▶ [Work request]
Please print the listing that follows word for word, but skip any pictures it holds.

▶ [Input]
____________________

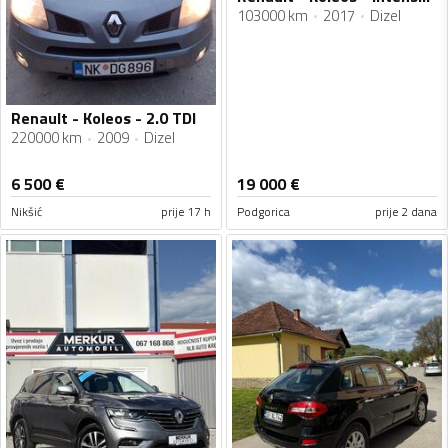
103000 km
2017
Dizel
Renault - Koleos - 2.0 TDI
220000 km
2009
Dizel
6 500
€
19 000
€
Nikšić
prije 17 h
Podgorica
prije 2 dana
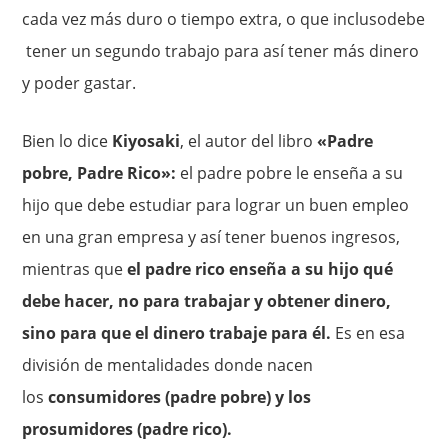
cada vez más duro o tiempo extra, o que inclusodebe
tener un segundo trabajo para así tener más dinero
y poder gastar.
Bien lo dice
Kiyosaki
, el autor del libro
«Padre
pobre, Padre Rico»:
el padre pobre le enseña a su
hijo que debe estudiar para lograr un buen empleo
en una gran empresa y así tener buenos ingresos,
mientras que
el padre rico enseña a su hijo qué
debe hacer, no para trabajar y obtener dinero,
sino para que el dinero trabaje para él.
Es en esa
división de mentalidades donde nacen
los
consumidores (padre pobre) y los
prosumidores (padre rico).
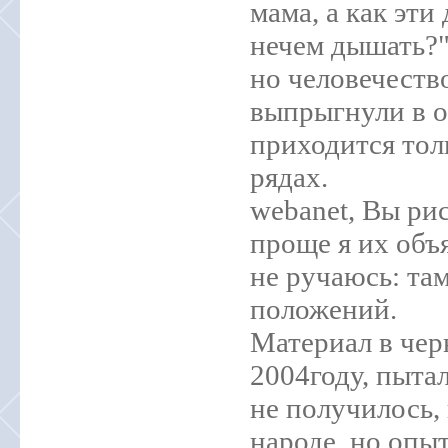
мама, а как эти
нечем дышать?"
но человечеств
выпрыгнули в о
приходится тол
рядах.
webanet, Вы рис
проще я их объя
не ручаюсь: та
положений.
Материал в чер
2004году, пыта
не получилось,
народе, но опыт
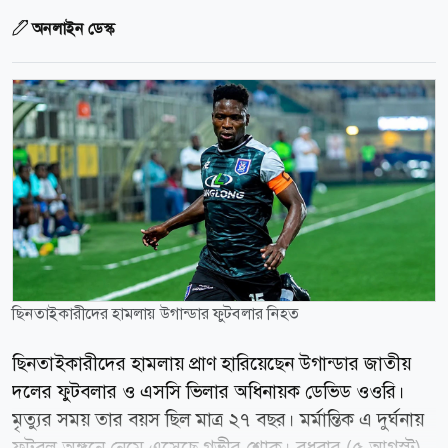
অনলাইন ডেস্ক
ছিনতাইকারীদের হামলায় উগান্ডার ফুটবলার নিহত
ছিনতাইকারীদের হামলায় প্রাণ হারিয়েছেন উগান্ডার জাতীয়
দলের ফুটবলার ও এসসি ভিলার অধিনায়ক ডেভিড ওওরি।
মৃত্যুর সময় তার বয়স ছিল মাত্র ২৭ বছর। মর্মান্তিক এ দুর্ঘনায়
ফুটবল অঙ্গনে নেমে এসেছে গভীর শোক। বুধবার (৫ আগস্ট)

____________________

▶ [Answer section]
103000 km
2017
Dizel
Renault - Koleos - 2.0 TDI
220000 km
2009
Dizel
6 500
€
19 000
€
Nikšić
prije 17 h
Podgorica
prije 2 dana
cada vez más duro o tiempo extra, o que inclusodebe
tener un segundo trabajo para así tener más dinero
y poder gastar.
Bien lo dice
Kiyosaki
, el autor del libro
«Padre
pobre, Padre Rico»:
el padre pobre le enseña a su
hijo que debe estudiar para lograr un buen empleo
en una gran empresa y así tener buenos ingresos,
mientras que
el padre rico enseña a su hijo qué
debe hacer, no para trabajar y obtener dinero,
sino para que el dinero trabaje para él.
Es en esa
división de mentalidades donde nacen
los
consumidores (padre pobre) y los
prosumidores (padre rico).
мама, а как эти
нечем дышать?"
но человечеств
выпрыгнули в о
приходится тол
рядах.
webanet, Вы рис
проще я их объя
не ручаюсь: та
положений.
Материал в чер
2004году, пыта
не получилось,
народе, но опыт
অনলাইন ডেস্ক
ছিনতাইকারীদের হামলায় উগান্ডার ফুটবলার নিহত
ছিনতাইকারীদের হামলায় প্রাণ হারিয়েছেন উগান্ডার জাতীয়
দলের ফুটবলার ও এসসি ভিলার অধিনায়ক ডেভিড ওওরি।
মৃত্যুর সময় তার বয়স ছিল মাত্র ২৭ বছর। মর্মান্তিক এ দুর্ঘনায়
ফুটবল অঙ্গনে নেমে এসেছে গভীর শোক। বুধবার (৫ আগস্ট)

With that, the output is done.